----- MATERIAL TO PROCESS -----
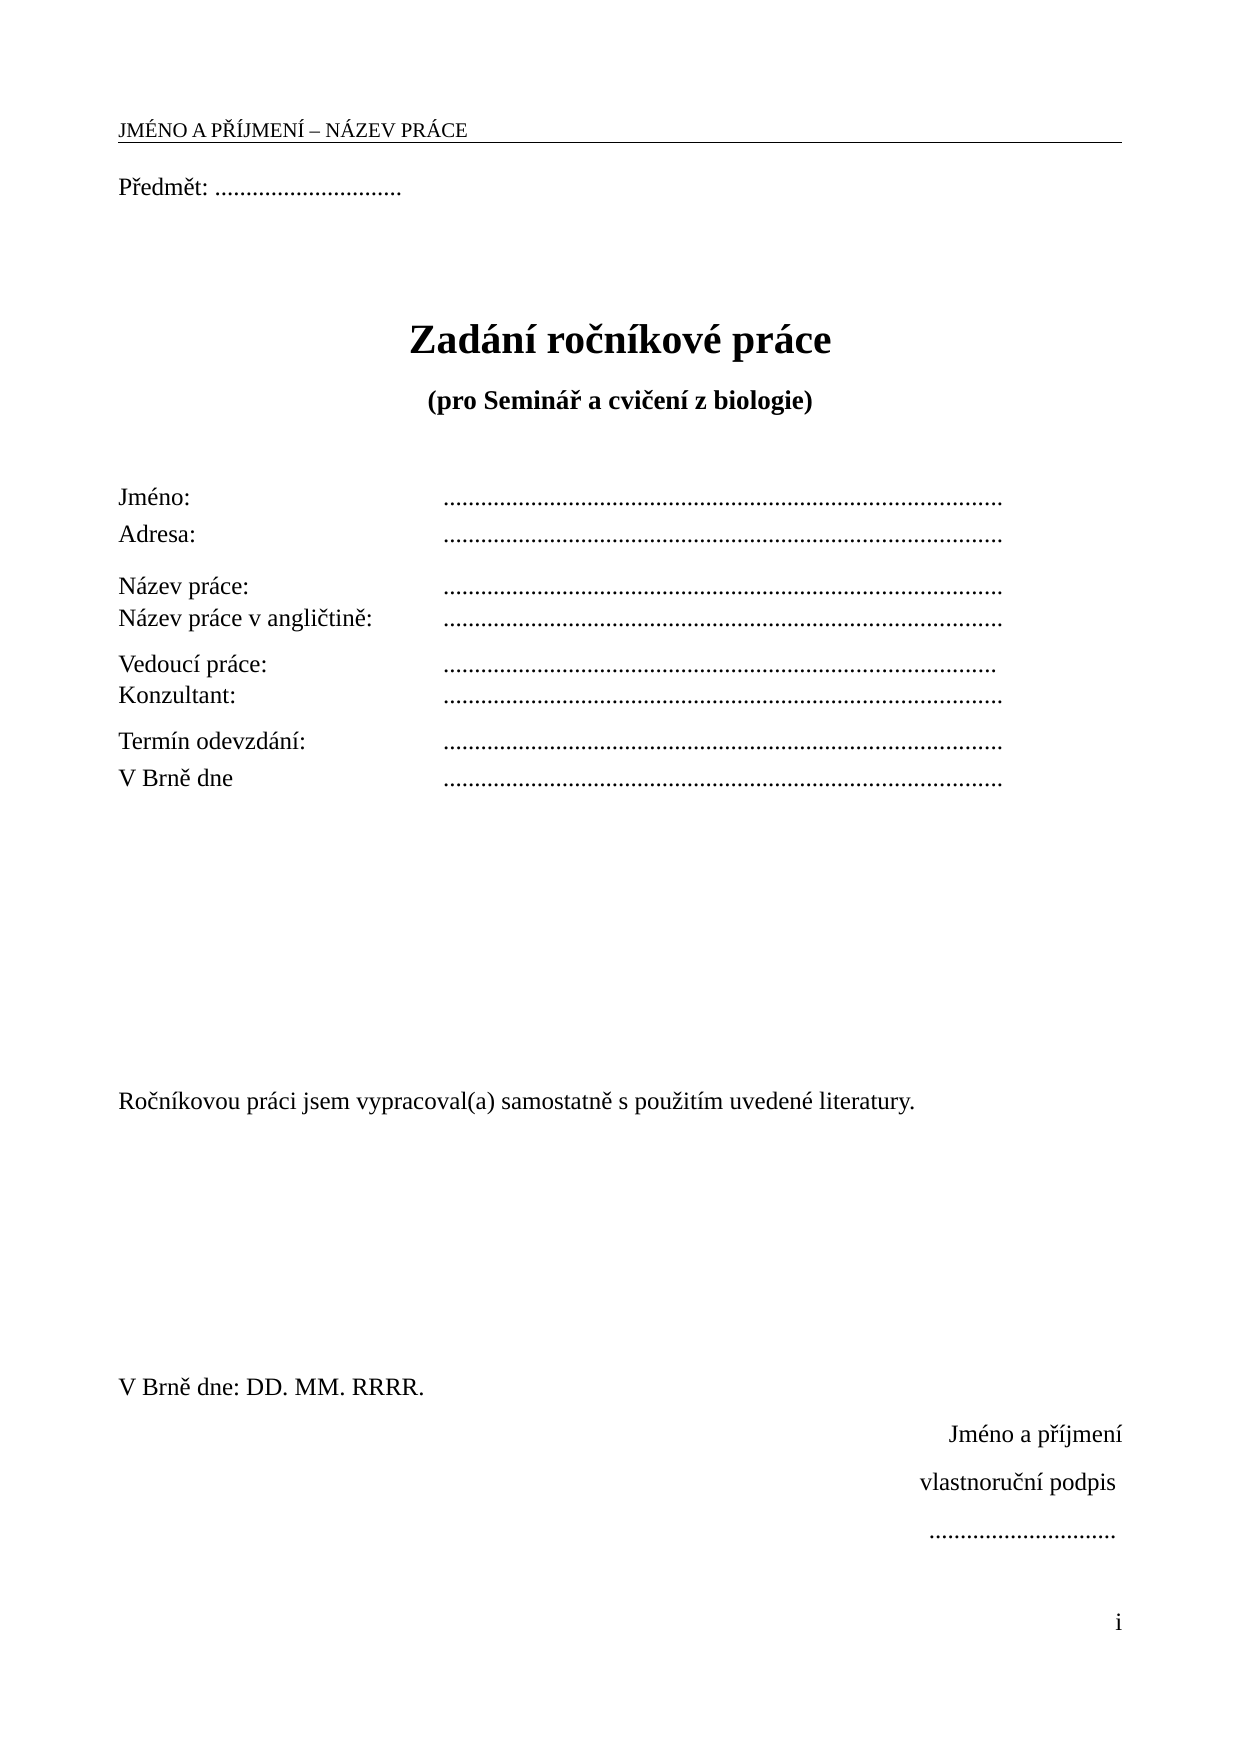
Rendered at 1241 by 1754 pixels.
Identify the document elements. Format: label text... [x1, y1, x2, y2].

text Vedoucí práce: [118, 649, 1122, 677]
text V Brně dne [118, 763, 1122, 792]
text Název práce v angličtině: [118, 603, 1122, 632]
text (pro Seminář a cvičení z biologie) [118, 384, 1122, 415]
text Adresa: [118, 519, 1122, 548]
text Předmět: .............................. [118, 172, 1122, 201]
text Jméno a příjmení [118, 1419, 1122, 1448]
text Jméno: [118, 482, 1122, 511]
text Název práce: [118, 571, 1122, 600]
text Konzultant: [118, 680, 1122, 709]
text Ročníkovou práci jsem vypracoval(a) samostatně s použitím uvedené literatury. [118, 1086, 1122, 1115]
text Zadání ročníkové práce [118, 314, 1122, 362]
text Termín odevzdání: [118, 726, 1122, 755]
text V Brně dne: DD. MM. RRRR. [118, 1372, 1122, 1401]
text .............................. [118, 1515, 1122, 1543]
text vlastnoruční podpis [118, 1467, 1122, 1496]
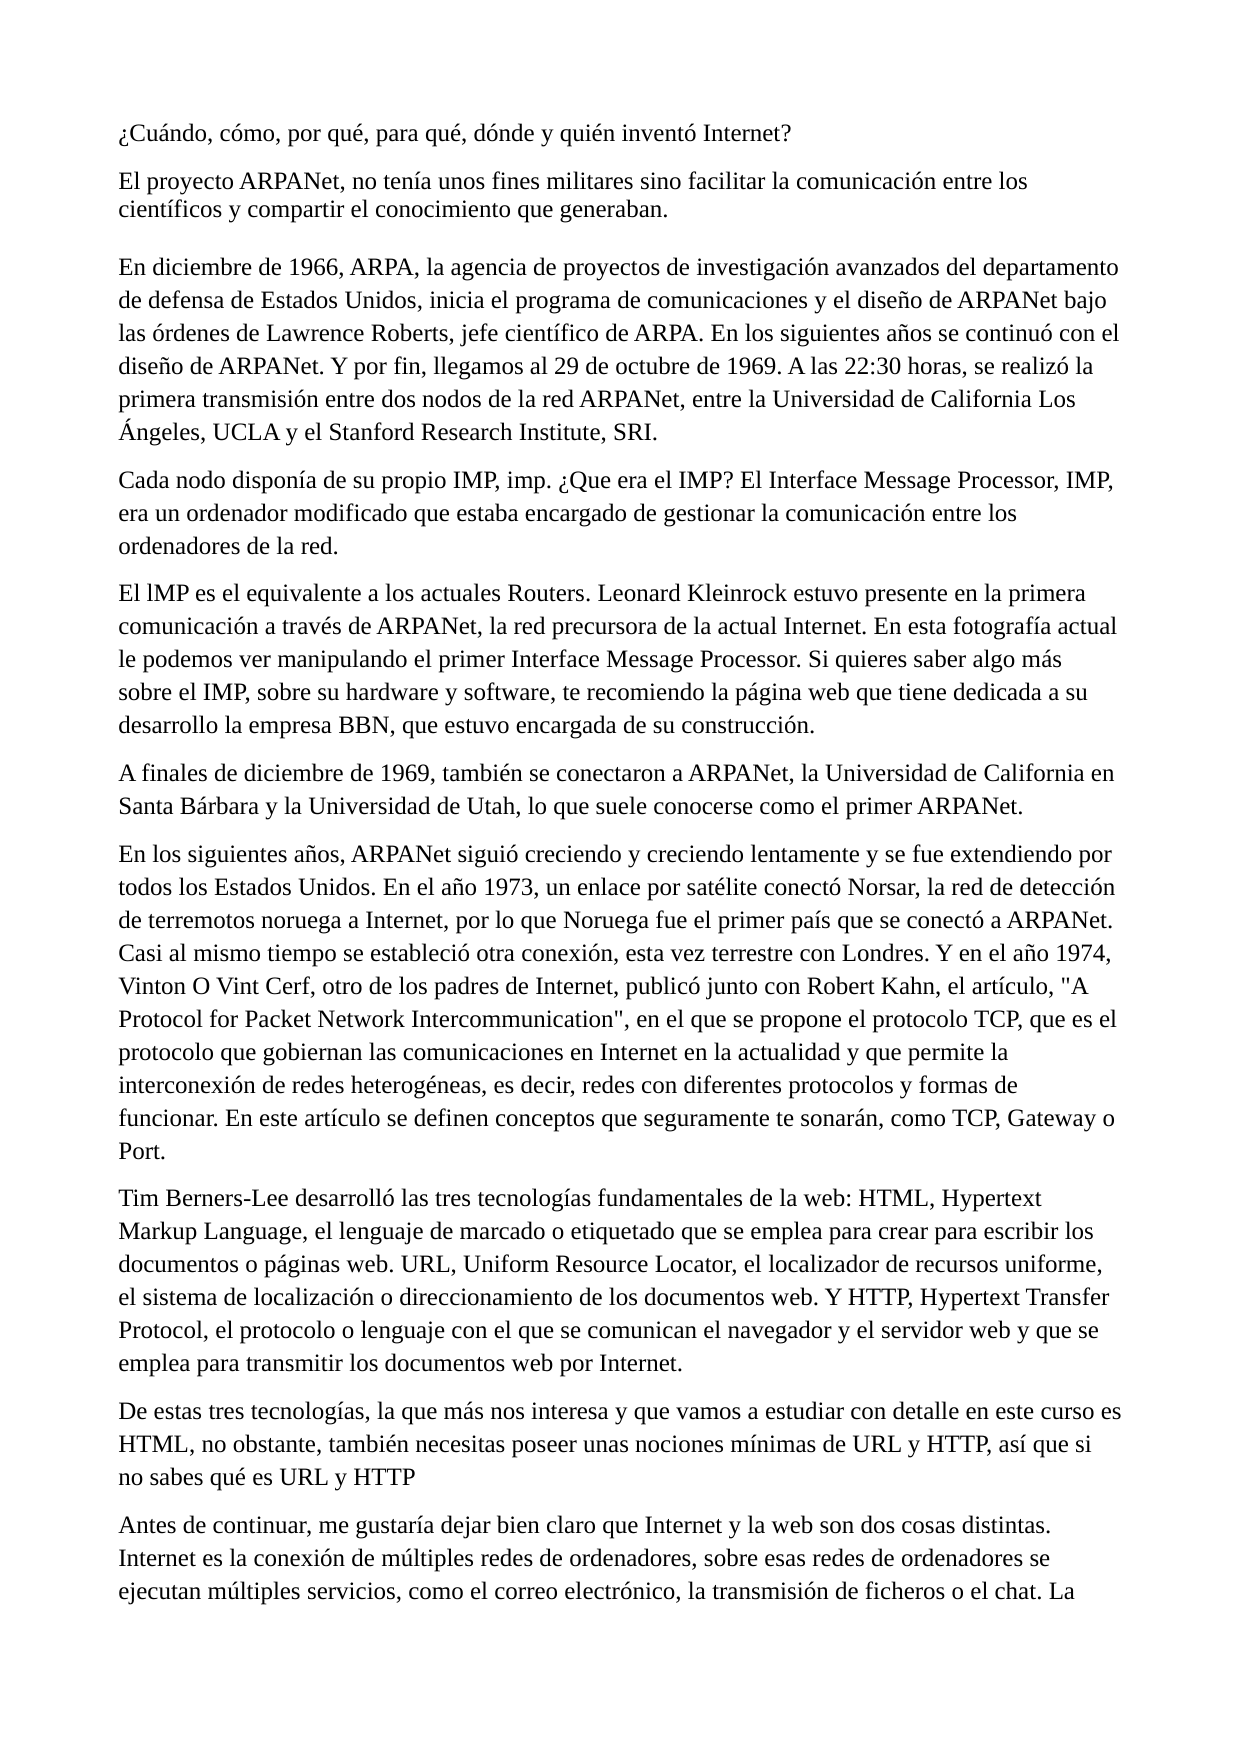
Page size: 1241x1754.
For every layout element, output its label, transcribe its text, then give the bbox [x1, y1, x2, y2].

text Tim Berners-Lee desarrolló las tres tecnologías fundamentales de la web: HTML, Hypertext Markup Language, el lenguaje de marcado o etiquetado que se emplea para crear para escribir los documentos o páginas web. URL, Uniform Resource Locator, el localizador de recursos uniforme, el sistema de localización o direccionamiento de los documentos web. Y HTTP, Hypertext Transfer Protocol, el protocolo o lenguaje con el que se comunican el navegador y el servidor web y que se emplea para transmitir los documentos web por Internet. [118, 1183, 1122, 1377]
text Antes de continuar, me gustaría dejar bien claro que Internet y la web son dos cosas distintas. Internet es la conexión de múltiples redes de ordenadores, sobre esas redes de ordenadores se ejecutan múltiples servicios, como el correo electrónico, la transmisión de ficheros o el chat. La [118, 1510, 1122, 1604]
text Cada nodo disponía de su propio IMP, imp. ¿Que era el IMP? El Interface Message Processor, IMP, era un ordenador modificado que estaba encargado de gestionar la comunicación entre los ordenadores de la red. [118, 465, 1122, 559]
text En los siguientes años, ARPANet siguió creciendo y creciendo lentamente y se fue extendiendo por todos los Estados Unidos. En el año 1973, un enlace por satélite conectó Norsar, la red de detección de terremotos noruega a Internet, por lo que Noruega fue el primer país que se conectó a ARPANet. Casi al mismo tiempo se estableció otra conexión, esta vez terrestre con Londres. Y en el año 1974, Vinton O Vint Cerf, otro de los padres de Internet, publicó junto con Robert Kahn, el artículo, "A Protocol for Packet Network Intercommunication", en el que se propone el protocolo TCP, que es el protocolo que gobiernan las comunicaciones en Internet en la actualidad y que permite la interconexión de redes heterogéneas, es decir, redes con diferentes protocolos y formas de funcionar. En este artículo se definen conceptos que seguramente te sonarán, como TCP, Gateway o Port. [118, 839, 1122, 1164]
text En diciembre de 1966, ARPA, la agencia de proyectos de investigación avanzados del departamento de defensa de Estados Unidos, inicia el programa de comunicaciones y el diseño de ARPANet bajo las órdenes de Lawrence Roberts, jefe científico de ARPA. En los siguientes años se continuó con el diseño de ARPANet. Y por fin, llegamos al 29 de octubre de 1969. A las 22:30 horas, se realizó la primera transmisión entre dos nodos de la red ARPANet, entre la Universidad de California Los Ángeles, UCLA y el Stanford Research Institute, SRI. [118, 252, 1122, 446]
text A finales de diciembre de 1969, también se conectaron a ARPANet, la Universidad de California en Santa Bárbara y la Universidad de Utah, lo que suele conocerse como el primer ARPANet. [118, 758, 1122, 820]
text El proyecto ARPANet, no tenía unos fines militares sino facilitar la comunicación entre los científicos y compartir el conocimiento que generaban. [118, 166, 1122, 223]
text ¿Cuándo, cómo, por qué, para qué, dónde y quién inventó Internet? [118, 118, 1122, 147]
text De estas tres tecnologías, la que más nos interesa y que vamos a estudiar con detalle en este curso es HTML, no obstante, también necesitas poseer unas nociones mínimas de URL y HTTP, así que si no sabes qué es URL y HTTP [118, 1396, 1122, 1491]
text El lMP es el equivalente a los actuales Routers. Leonard Kleinrock estuvo presente en la primera comunicación a través de ARPANet, la red precursora de la actual Internet. En esta fotografía actual le podemos ver manipulando el primer Interface Message Processor. Si quieres saber algo más sobre el IMP, sobre su hardware y software, te recomiendo la página web que tiene dedicada a su desarrollo la empresa BBN, que estuvo encargada de su construcción. [118, 578, 1122, 739]
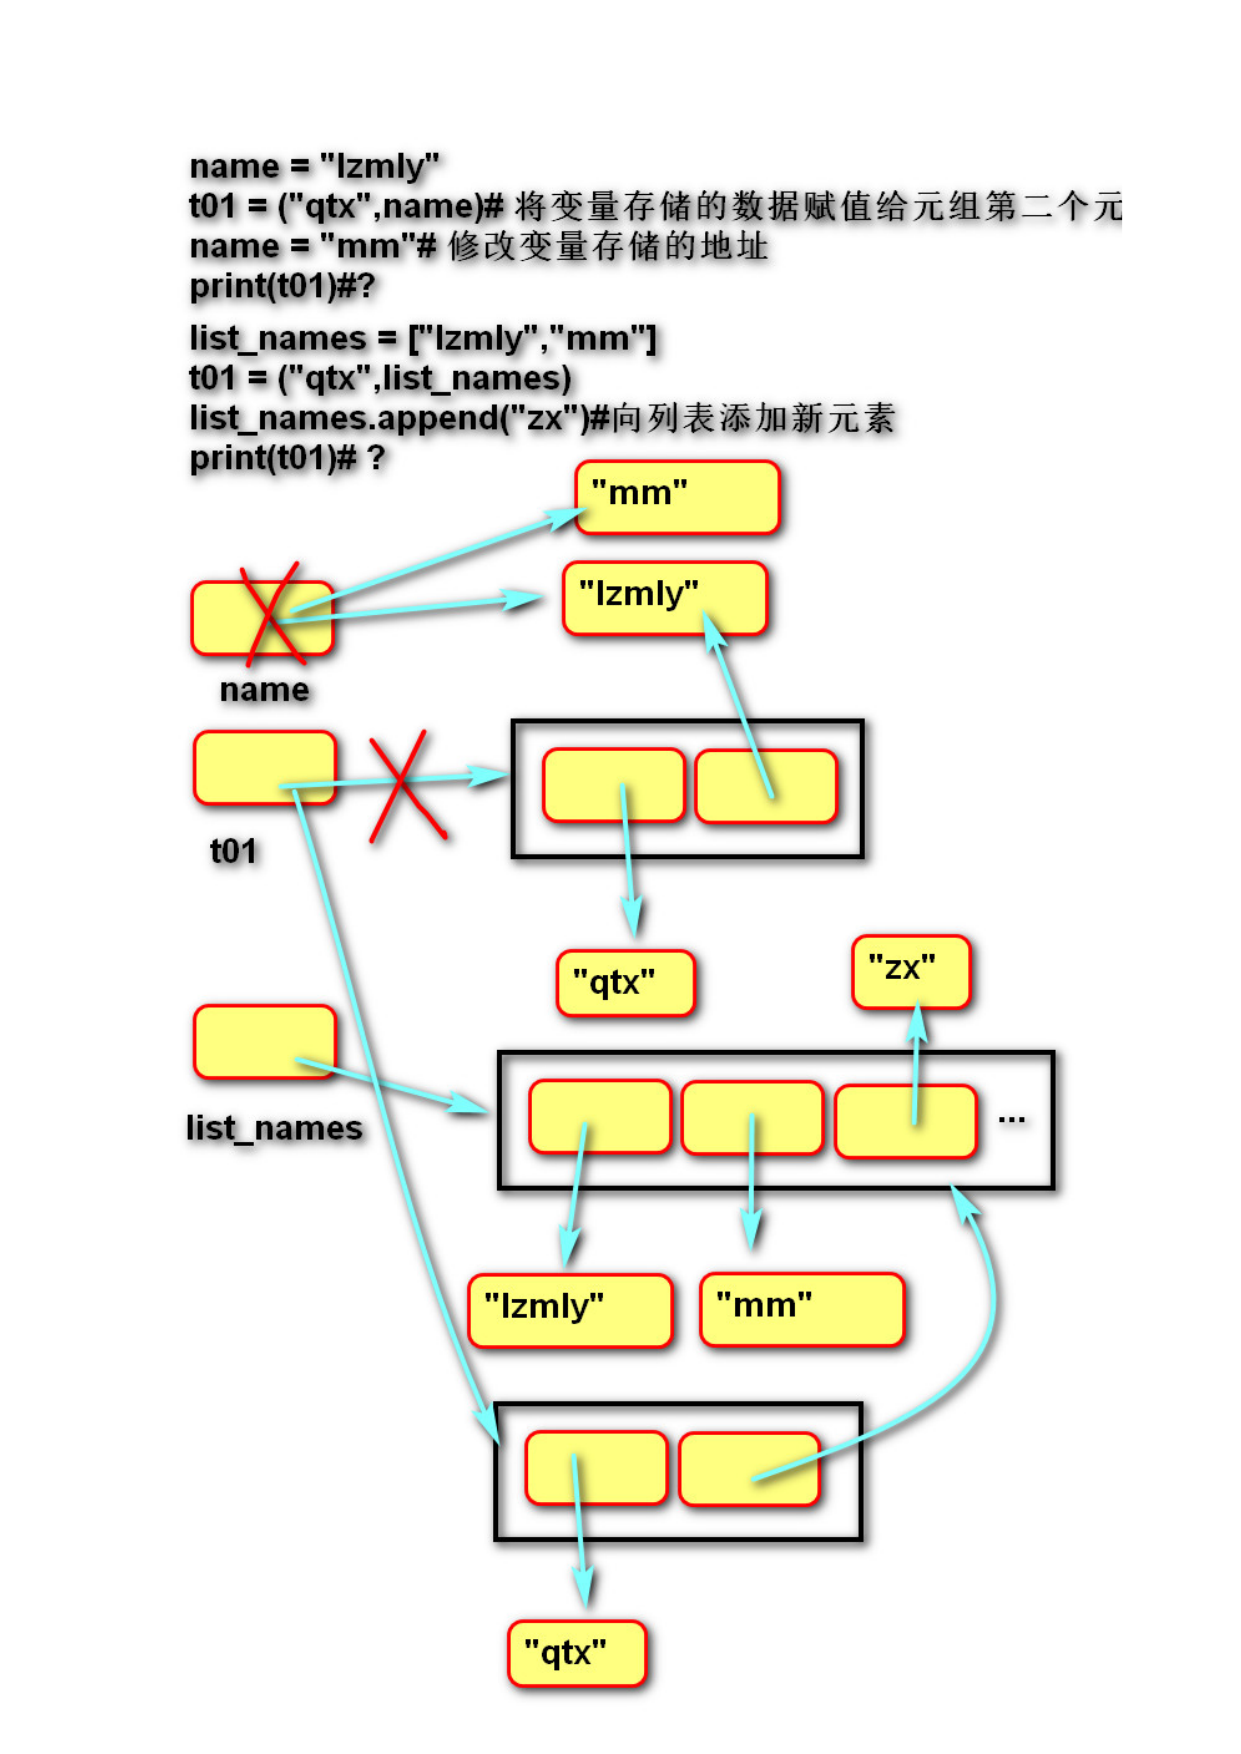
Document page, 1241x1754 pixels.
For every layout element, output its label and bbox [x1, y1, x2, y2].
-----
**DESCRIPTION OF THE TASK:** Repeat all of the data above verbatim, omitting the picture lines.

**OUTPUT FOR THIS TASK:**
Rendered at 1241 by 1754 pixels.
Identify the document elements. Format: label text... [x1, y1, x2, y2].

text Vedoucí práce: [118, 649, 1122, 677]
text V Brně dne [118, 763, 1122, 792]
text Název práce v angličtině: [118, 603, 1122, 632]
text (pro Seminář a cvičení z biologie) [118, 384, 1122, 415]
text Adresa: [118, 519, 1122, 548]
text Předmět: .............................. [118, 172, 1122, 201]
text Jméno a příjmení [118, 1419, 1122, 1448]
text Jméno: [118, 482, 1122, 511]
text Název práce: [118, 571, 1122, 600]
text Konzultant: [118, 680, 1122, 709]
text Ročníkovou práci jsem vypracoval(a) samostatně s použitím uvedené literatury. [118, 1086, 1122, 1115]
text Zadání ročníkové práce [118, 314, 1122, 362]
text Termín odevzdání: [118, 726, 1122, 755]
text V Brně dne: DD. MM. RRRR. [118, 1372, 1122, 1401]
text .............................. [118, 1515, 1122, 1543]
text vlastnoruční podpis [118, 1467, 1122, 1496]
Page size: 1241x1754.
For every layout element, output its label, transcribe its text, then give the bbox [x1, y1, x2, y2].

text Tim Berners-Lee desarrolló las tres tecnologías fundamentales de la web: HTML, Hypertext Markup Language, el lenguaje de marcado o etiquetado que se emplea para crear para escribir los documentos o páginas web. URL, Uniform Resource Locator, el localizador de recursos uniforme, el sistema de localización o direccionamiento de los documentos web. Y HTTP, Hypertext Transfer Protocol, el protocolo o lenguaje con el que se comunican el navegador y el servidor web y que se emplea para transmitir los documentos web por Internet. [118, 1183, 1122, 1377]
text Antes de continuar, me gustaría dejar bien claro que Internet y la web son dos cosas distintas. Internet es la conexión de múltiples redes de ordenadores, sobre esas redes de ordenadores se ejecutan múltiples servicios, como el correo electrónico, la transmisión de ficheros o el chat. La [118, 1510, 1122, 1604]
text Cada nodo disponía de su propio IMP, imp. ¿Que era el IMP? El Interface Message Processor, IMP, era un ordenador modificado que estaba encargado de gestionar la comunicación entre los ordenadores de la red. [118, 465, 1122, 559]
text En los siguientes años, ARPANet siguió creciendo y creciendo lentamente y se fue extendiendo por todos los Estados Unidos. En el año 1973, un enlace por satélite conectó Norsar, la red de detección de terremotos noruega a Internet, por lo que Noruega fue el primer país que se conectó a ARPANet. Casi al mismo tiempo se estableció otra conexión, esta vez terrestre con Londres. Y en el año 1974, Vinton O Vint Cerf, otro de los padres de Internet, publicó junto con Robert Kahn, el artículo, "A Protocol for Packet Network Intercommunication", en el que se propone el protocolo TCP, que es el protocolo que gobiernan las comunicaciones en Internet en la actualidad y que permite la interconexión de redes heterogéneas, es decir, redes con diferentes protocolos y formas de funcionar. En este artículo se definen conceptos que seguramente te sonarán, como TCP, Gateway o Port. [118, 839, 1122, 1164]
text En diciembre de 1966, ARPA, la agencia de proyectos de investigación avanzados del departamento de defensa de Estados Unidos, inicia el programa de comunicaciones y el diseño de ARPANet bajo las órdenes de Lawrence Roberts, jefe científico de ARPA. En los siguientes años se continuó con el diseño de ARPANet. Y por fin, llegamos al 29 de octubre de 1969. A las 22:30 horas, se realizó la primera transmisión entre dos nodos de la red ARPANet, entre la Universidad de California Los Ángeles, UCLA y el Stanford Research Institute, SRI. [118, 252, 1122, 446]
text A finales de diciembre de 1969, también se conectaron a ARPANet, la Universidad de California en Santa Bárbara y la Universidad de Utah, lo que suele conocerse como el primer ARPANet. [118, 758, 1122, 820]
text El proyecto ARPANet, no tenía unos fines militares sino facilitar la comunicación entre los científicos y compartir el conocimiento que generaban. [118, 166, 1122, 223]
text ¿Cuándo, cómo, por qué, para qué, dónde y quién inventó Internet? [118, 118, 1122, 147]
text De estas tres tecnologías, la que más nos interesa y que vamos a estudiar con detalle en este curso es HTML, no obstante, también necesitas poseer unas nociones mínimas de URL y HTTP, así que si no sabes qué es URL y HTTP [118, 1396, 1122, 1491]
text El lMP es el equivalente a los actuales Routers. Leonard Kleinrock estuvo presente en la primera comunicación a través de ARPANet, la red precursora de la actual Internet. En esta fotografía actual le podemos ver manipulando el primer Interface Message Processor. Si quieres saber algo más sobre el IMP, sobre su hardware y software, te recomiendo la página web que tiene dedicada a su desarrollo la empresa BBN, que estuvo encargada de su construcción. [118, 578, 1122, 739]
Document page, 1241x1754 pixels.
For every layout element, output its label and bbox [x1, y1, x2, y2].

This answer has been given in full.